Your task: Reproduce the records that follow exactly as they appear.
(Supplied data Opens)
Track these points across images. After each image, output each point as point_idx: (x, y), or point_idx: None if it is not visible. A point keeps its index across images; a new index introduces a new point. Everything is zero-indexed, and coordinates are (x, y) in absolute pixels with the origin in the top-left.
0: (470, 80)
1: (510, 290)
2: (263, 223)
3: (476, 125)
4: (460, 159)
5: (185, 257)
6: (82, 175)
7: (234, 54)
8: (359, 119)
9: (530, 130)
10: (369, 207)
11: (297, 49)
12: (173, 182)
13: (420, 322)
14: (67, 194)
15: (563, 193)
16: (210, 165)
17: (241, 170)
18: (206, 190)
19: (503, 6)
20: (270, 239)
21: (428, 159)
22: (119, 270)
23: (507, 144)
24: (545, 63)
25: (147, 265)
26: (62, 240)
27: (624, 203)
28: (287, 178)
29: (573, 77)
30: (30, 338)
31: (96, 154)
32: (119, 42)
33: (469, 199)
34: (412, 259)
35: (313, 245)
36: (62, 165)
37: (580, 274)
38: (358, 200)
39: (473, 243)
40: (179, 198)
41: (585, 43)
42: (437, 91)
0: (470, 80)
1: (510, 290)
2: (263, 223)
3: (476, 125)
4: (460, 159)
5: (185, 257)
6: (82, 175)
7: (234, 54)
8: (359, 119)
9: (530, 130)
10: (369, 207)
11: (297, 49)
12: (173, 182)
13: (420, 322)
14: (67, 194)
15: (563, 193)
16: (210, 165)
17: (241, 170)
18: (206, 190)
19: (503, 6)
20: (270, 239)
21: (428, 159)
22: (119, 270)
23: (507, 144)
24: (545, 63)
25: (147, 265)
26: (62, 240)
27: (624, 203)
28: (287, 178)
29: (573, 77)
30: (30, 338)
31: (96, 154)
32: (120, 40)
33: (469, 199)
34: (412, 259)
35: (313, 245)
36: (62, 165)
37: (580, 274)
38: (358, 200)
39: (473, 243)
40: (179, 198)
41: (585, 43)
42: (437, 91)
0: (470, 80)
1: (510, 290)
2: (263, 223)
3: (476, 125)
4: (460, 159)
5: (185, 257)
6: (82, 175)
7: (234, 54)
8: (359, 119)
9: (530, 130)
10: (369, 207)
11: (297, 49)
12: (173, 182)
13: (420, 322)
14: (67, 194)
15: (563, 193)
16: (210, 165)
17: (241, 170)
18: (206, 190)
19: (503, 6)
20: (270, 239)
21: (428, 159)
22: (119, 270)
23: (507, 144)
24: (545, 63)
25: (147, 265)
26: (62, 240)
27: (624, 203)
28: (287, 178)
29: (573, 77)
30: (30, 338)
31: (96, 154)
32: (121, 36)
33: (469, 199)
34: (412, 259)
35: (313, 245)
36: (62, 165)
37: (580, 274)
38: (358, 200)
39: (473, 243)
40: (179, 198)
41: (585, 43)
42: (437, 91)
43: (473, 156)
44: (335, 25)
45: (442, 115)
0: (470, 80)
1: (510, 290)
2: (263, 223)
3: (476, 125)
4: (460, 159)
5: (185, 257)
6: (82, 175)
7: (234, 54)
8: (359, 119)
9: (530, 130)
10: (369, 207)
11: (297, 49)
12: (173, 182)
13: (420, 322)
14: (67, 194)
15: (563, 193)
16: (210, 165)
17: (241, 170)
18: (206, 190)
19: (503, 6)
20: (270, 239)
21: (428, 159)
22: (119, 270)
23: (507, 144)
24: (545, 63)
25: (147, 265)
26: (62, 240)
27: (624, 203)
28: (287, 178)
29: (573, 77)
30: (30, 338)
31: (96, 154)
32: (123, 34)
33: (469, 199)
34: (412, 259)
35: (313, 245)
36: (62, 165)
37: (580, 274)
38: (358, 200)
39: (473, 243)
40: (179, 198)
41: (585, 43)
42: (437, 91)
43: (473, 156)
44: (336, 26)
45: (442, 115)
(Supplied data Closes)
Solution to this problem:
Track these points across images. After each image, output each point as point_idx: (x, y), or point_idx: None if it is not visible. A point keeps its index across images; a new index introduces a new point. Everything is zero-indexed, and coordinates are (x, y) in absolute pixels with the origin in the top-left.
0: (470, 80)
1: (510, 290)
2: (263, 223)
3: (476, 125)
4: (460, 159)
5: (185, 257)
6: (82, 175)
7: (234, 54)
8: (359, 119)
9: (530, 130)
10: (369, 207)
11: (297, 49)
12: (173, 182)
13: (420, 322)
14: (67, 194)
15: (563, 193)
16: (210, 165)
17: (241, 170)
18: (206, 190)
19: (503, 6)
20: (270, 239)
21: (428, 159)
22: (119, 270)
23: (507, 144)
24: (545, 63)
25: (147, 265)
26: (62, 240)
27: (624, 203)
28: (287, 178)
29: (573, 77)
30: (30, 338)
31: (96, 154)
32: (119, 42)
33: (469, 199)
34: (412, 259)
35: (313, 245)
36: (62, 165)
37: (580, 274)
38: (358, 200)
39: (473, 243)
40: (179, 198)
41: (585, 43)
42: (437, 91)
0: (470, 80)
1: (510, 290)
2: (263, 223)
3: (476, 125)
4: (460, 159)
5: (185, 257)
6: (82, 175)
7: (234, 54)
8: (359, 119)
9: (530, 130)
10: (369, 207)
11: (297, 49)
12: (173, 182)
13: (420, 322)
14: (67, 194)
15: (563, 193)
16: (210, 165)
17: (241, 170)
18: (206, 190)
19: (503, 6)
20: (270, 239)
21: (428, 159)
22: (119, 270)
23: (507, 144)
24: (545, 63)
25: (147, 265)
26: (62, 240)
27: (624, 203)
28: (287, 178)
29: (573, 77)
30: (30, 338)
31: (96, 154)
32: (120, 40)
33: (469, 199)
34: (412, 259)
35: (313, 245)
36: (62, 165)
37: (580, 274)
38: (358, 200)
39: (473, 243)
40: (179, 198)
41: (585, 43)
42: (437, 91)
0: (470, 80)
1: (510, 290)
2: (263, 223)
3: (476, 125)
4: (460, 159)
5: (185, 257)
6: (82, 175)
7: (234, 54)
8: (359, 119)
9: (530, 130)
10: (369, 207)
11: (297, 49)
12: (173, 182)
13: (420, 322)
14: (67, 194)
15: (563, 193)
16: (210, 165)
17: (241, 170)
18: (206, 190)
19: (503, 6)
20: (270, 239)
21: (428, 159)
22: (119, 270)
23: (507, 144)
24: (545, 63)
25: (147, 265)
26: (62, 240)
27: (624, 203)
28: (287, 178)
29: (573, 77)
30: (30, 338)
31: (96, 154)
32: (121, 36)
33: (469, 199)
34: (412, 259)
35: (313, 245)
36: (62, 165)
37: (580, 274)
38: (358, 200)
39: (473, 243)
40: (179, 198)
41: (585, 43)
42: (437, 91)
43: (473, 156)
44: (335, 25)
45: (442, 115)
0: (470, 80)
1: (510, 290)
2: (263, 223)
3: (476, 125)
4: (460, 159)
5: (185, 257)
6: (82, 175)
7: (234, 54)
8: (359, 119)
9: (530, 130)
10: (369, 207)
11: (297, 49)
12: (173, 182)
13: (420, 322)
14: (67, 194)
15: (563, 193)
16: (210, 165)
17: (241, 170)
18: (206, 190)
19: (503, 6)
20: (270, 239)
21: (428, 159)
22: (119, 270)
23: (507, 144)
24: (545, 63)
25: (147, 265)
26: (62, 240)
27: (624, 203)
28: (287, 178)
29: (573, 77)
30: (30, 338)
31: (96, 154)
32: (123, 34)
33: (469, 199)
34: (412, 259)
35: (313, 245)
36: (62, 165)
37: (580, 274)
38: (358, 200)
39: (473, 243)
40: (179, 198)
41: (585, 43)
42: (437, 91)
43: (473, 156)
44: (336, 26)
45: (442, 115)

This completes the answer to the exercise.